__Übungstext__
Börse vor acht

Und jedesmal, wenn ihr damit konfrontiert seid, dass in der staats- und in der wirtschaftsglotze so getan wird, als handele es sich beim casinobetrieb der börsen um etwas ganz ganz wichtiges und sogar um die eigentliche wirtschaft, solltet ihr euch an so etwas erinnern:

Google kauft Twitter nicht, Twitter-Aktie fällt 20 Prozent

Zwei Wochen lang hatten Übernahmephantasien Twitters Aktienskurs getrieben. Doch am Donnerstag rauschte die Aktie ab. Laut einem Bericht will Google nämlich Twitter gar nicht kaufen. Auch sonst lichtet sich das Feld angeblicher Interessenten

Dass das bloße ausstreuen von gerüchten und fantasien hinreichend ist, um den „börsenwert“ eines unternehmens ohne seriöses geschäftsmodell (und ohne andere produkzjonsanlagen als eine datenbank, ein paar sörver und ganz viel heiße luft) kurzfristig um zwanzig prozent höher sein zu lassen, macht dann auch gleich klar, was der zweck dieser wichtigtuerischen sendungen in staats- und wirtschaftsglotze ist. Und dann lacht drüber!

Einträge eines Datenbestands

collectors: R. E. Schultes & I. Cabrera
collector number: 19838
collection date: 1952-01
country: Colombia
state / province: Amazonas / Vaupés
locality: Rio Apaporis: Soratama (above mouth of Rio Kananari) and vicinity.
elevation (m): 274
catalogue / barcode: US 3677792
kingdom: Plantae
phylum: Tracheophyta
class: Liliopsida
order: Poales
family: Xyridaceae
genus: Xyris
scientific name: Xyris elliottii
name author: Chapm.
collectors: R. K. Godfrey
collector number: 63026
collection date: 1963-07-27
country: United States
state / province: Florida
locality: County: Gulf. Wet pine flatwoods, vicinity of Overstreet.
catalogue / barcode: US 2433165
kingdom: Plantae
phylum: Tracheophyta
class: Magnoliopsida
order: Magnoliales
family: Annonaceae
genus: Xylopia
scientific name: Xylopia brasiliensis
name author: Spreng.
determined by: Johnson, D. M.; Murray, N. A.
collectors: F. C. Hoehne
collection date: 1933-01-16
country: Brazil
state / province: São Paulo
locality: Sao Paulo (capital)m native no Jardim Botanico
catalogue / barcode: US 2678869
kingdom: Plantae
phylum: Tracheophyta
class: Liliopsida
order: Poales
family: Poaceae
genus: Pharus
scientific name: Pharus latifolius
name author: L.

__Aufgabenstellung__
Schreiben Sie aus dem Text über die Twitter-Aktie die Passage von „Google kauft Twitter“ bis „dann lacht drüber!“ wortgetreu ab.

__Antwortfeld__
Google kauft Twitter nicht, Twitter-Aktie fällt 20 Prozent

Zwei Wochen lang hatten Übernahmephantasien Twitters Aktienskurs getrieben. Doch am Donnerstag rauschte die Aktie ab. Laut einem Bericht will Google nämlich Twitter gar nicht kaufen. Auch sonst lichtet sich das Feld angeblicher Interessenten

Dass das bloße ausstreuen von gerüchten und fantasien hinreichend ist, um den „börsenwert“ eines unternehmens ohne seriöses geschäftsmodell (und ohne andere produkzjonsanlagen als eine datenbank, ein paar sörver und ganz viel heiße luft) kurzfristig um zwanzig prozent höher sein zu lassen, macht dann auch gleich klar, was der zweck dieser wichtigtuerischen sendungen in staats- und wirtschaftsglotze ist. Und dann lacht drüber!